#06 - OUTURBRO 2023
Estão fazendo arte
ESTÃO FAZENDO ARTE
Élida Biasoli
Associada ao Clin-a
Coordenadora da Comissão de Boletim das XII Jornadas da EBP-SP
O tema dessas jornadas nos convida a pensar o riso por diversos aspectos, assim sendo, não poderíamos deixar de fora a arte e sua história. A trajetória cultural e artística dos seres humanos se traduz em manifestações que se misturam à própria história da humanidade, construindo um poderoso canal de expressão de sentimentos, emoções e também de diálogo. Para começar a pesquisa nas artes, pego o gancho do cartaz das jornadas que é o quadro Democrite, de Antoine Coypel. Demócrito foi um filósofo grego que recebeu a alcunha de “o filósofo que ri”. Essa fama vem de anedotas segundo as quais Demócrito ria e gargalhava de tudo e dizia que o riso torna sábio. Um dado impressionante sobre ele é a quantidade de anos que ele viveu: 90 anos! Imaginem vocês um homem que viveu de 460 a.C. a 370 a.C. durar tudo isso. Só rindo muito mesmo!
Antoine Coypel é um artista francês e exemplo do movimento Rococó no século XVIII. “A arte rococó refletia os valores de uma sociedade fútil que buscava nas obras de arte algo que lhe desse prazer e a levasse a esquecer de seus problemas reais.
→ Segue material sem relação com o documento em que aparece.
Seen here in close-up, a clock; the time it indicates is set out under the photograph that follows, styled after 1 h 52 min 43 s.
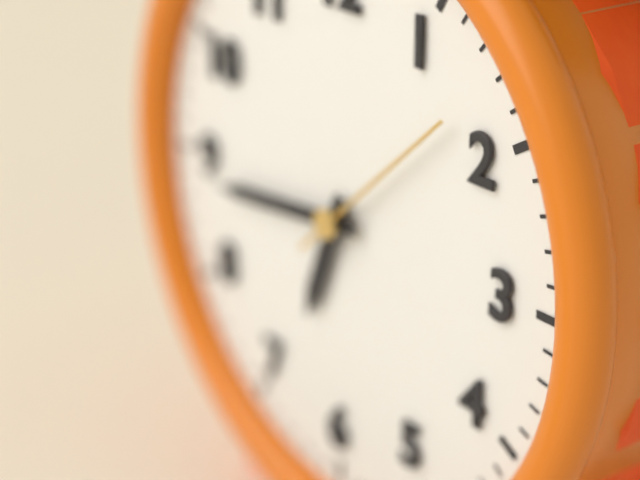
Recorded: 6 h 44 min 08 s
Os temas utilizados eram cenas eróticas ou galantes da vida cortesã e da mitologia, pastorais, alusões ao teatro da época, motivos religiosos e farta estilização naturalista do mundo vegetal em ornatos nas molduras.” [1] Suas características principais são as linhas curvas, as cores suaves, os retratos de festas, em que os pintores representaram os costumes e as atitudes de uma sociedade em busca da felicidade, da alegria de viver e dos prazeres sensuais.
Como podemos notar, o tema apresentado pelo rococó guarda uma relação estreita com nosso tema de trabalho. O nascimento dessa discussão artística vem como fruto de uma pressão contrária gerada por uma rigidez de um sistema acadêmico[2]. Estamos aqui diante do clássico pêndulo Apolo – Dionísio, em que se em um determinado momento da história a cultura e a arte tendem para as questões da racionalidade, do celibato e da lógica, as questões ditas apolíneas, a tendência do movimento artístico seguinte se baseará na emoção, no êxtase sexual, na irracionalidade e no instinto, as ditas questões dionisíacas.
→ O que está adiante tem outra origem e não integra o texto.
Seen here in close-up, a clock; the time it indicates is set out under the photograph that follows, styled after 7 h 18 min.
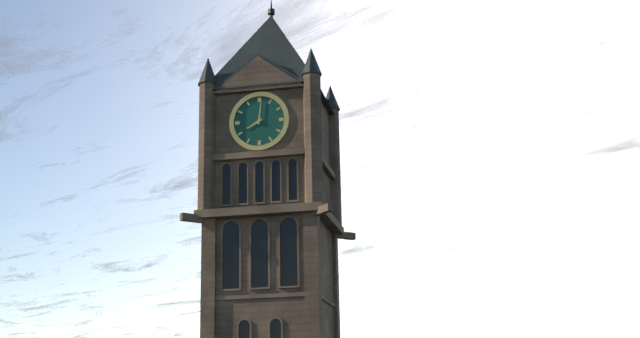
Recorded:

Atenho-me aqui ao pêndulo. A história (e a psicanálise também) nos mostra não funcionar permanecer apenas no lado apolíneo, bem como não o é no lado dionisíaco. A problemática reside então na complicada inter-relação que é preciso inventar entre os dois. Dizendo de outro modo, o que não funciona é a separação entre o corpo e a palavra. Em Lacan Web Télévision, Marie-Hélène Brousse[3] diz que o que efetua a subjetividade da época é o corte entre corps (corpo) e parlant (fala), fazendo referência ao termo le corps parlant. Ela afirma, então, estarmos atualmente diante de um movimento que separa o corpo e a palavra, indo na direção contrária da perspectiva psicanalítica que visa mantê-los ligados. Por exemplo, uma pessoa que quer se operar para tornar-se do sexo que lhe convenha, se define apenas por sua corporalidade biológica. Mas a experiência psicanalítica mostra que esse corte não funciona e jamais funcionará, mesmo se fazendo operar de todas as maneiras. Para concluir, vale ressaltar que o exemplo trans é apenas um, não é o único. Tal separação pode se dar em qualquer falasser, pois o que é central na questão é a rejeição de um corpo pulsional que não coincide com o ego.